For instance, the Forestry Commission has and continues to go the whole hog in its efforts to protect forests — and you (yes, you) come to think of it for the benefit of the whole of our Zimbabwean nation through agricultural and industrial development
Two days ago, a spokesperson for the Forestry Commission outlined to this scribe measures that were being taken to combat the problem of deforestation right across our country.

It has been known for a long time that people in rural areas clear out trees to expand land for agriculture or for the construction of new houses.

But planting trees under the agro-forestry programme potentially increases soil fertility for the benefit of farmers.

“In the case of agriculture there is one specific problem which we are facing regarding tobacco farmers: there is a lot of cutting down of trees to cure tobacco,” the spokesperson said, adding: “We are urging that sector to take responsibility for the deforestation that they are causing by participating in a tobacco wood energy programme specifically targeted for tobacco farmers.

We are saying the land you have for tobacco (must) set aside a certain portion of it for woodlands.

We are promoting the planting of fast-growing species of trees such as eucalyptus (gum trees) and Kenyan croton which are fast growing exotic trees and, in that way, spare slow growing indigenous trees from the chop and preserve the country’s vegetation now under virtual siege. Let us grow our own source of energy for curing tobacco to end deforestation,” the spokesperson said.

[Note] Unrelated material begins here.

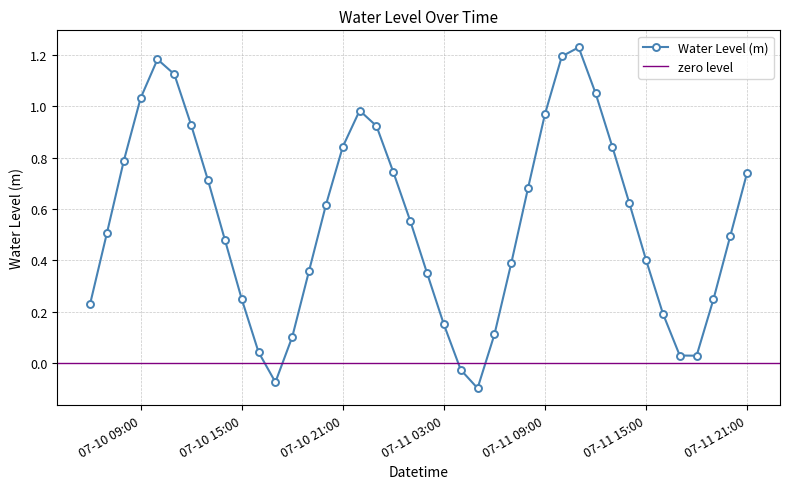

What is the average value?

0.5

People in Matabeleland South were cited as good examples of forest conservers for not chopping down mopane trees from which they harvested mopane worms/caterpillars/amacimbi.

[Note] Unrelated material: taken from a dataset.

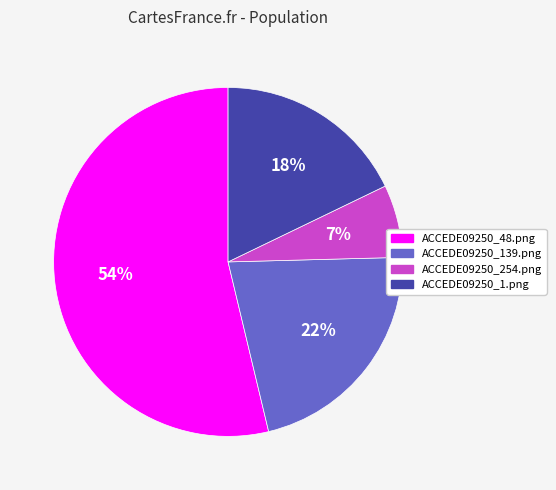

To the nearest percent, what is the combined percentage of ACCEDE09250_48.png and ACCEDE09250_139.png?

75%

It was also important, the spokesperson said, for Zimbabweans to turn our cities “green” by for instance, households in a suburb growing a specific number of trees in their area.

At present many urban dwellers regard the concept “green city” as only referring to vegetable gardens around their homes on which they survive as sources of food or income by selling the produce at market places.

White Rhodesian colonial rulers

On the contrary, some villagers out there in the countryside which white Rhodesian colonial rulers described as the “periphery” — something outside the boundary of their urban dwelling places are still much wiser than their urban counterparts as they green their homesteads with fruit trees that include orange, paw-paw, banana, guava, lemon trees, et cetera that provide health to their families without causing destruction to medicinal and food plants in adjacent forests.

If calls for people to desist from wanton deforestation continue to go unheeded, the powers that be might wish to consider drastic punitive action against offenders to bring sanity to our nation vis-à-vis the importance to environmental protection and human survival.

But if tree vandals mentioned in the exposition above continue to wreak havoc unrestrained uninverted Zimbabwean patriots should beware, and dread, the ghastly possibility of our country being blamed by some in the global village of contributing to global warming now threatening the economic demise of both developed and developing nations.

Trees absorb and sink toxic gases spewing into the atmosphere from unmodified factory chimneys as well as from coal plants and combining to corrode ozone, the layer that protects earth from the dangerous rays of the sun, making it wafer thin for the sun to dangerously heat up earth and causing recurrent droughts and food shortages, as being experienced in our country today and with destructive floods caused by cyclones as experienced in Manicaland where flooding by Cyclone Idai destroyed homes and roads resulting in the displacement of many villagers there.

Finally, the bottom line to the above discourse is peaceful and purposeful co-existence across political divides and loud national unity as key economic-and-social development players to move unimpeded into a continuing brave new future.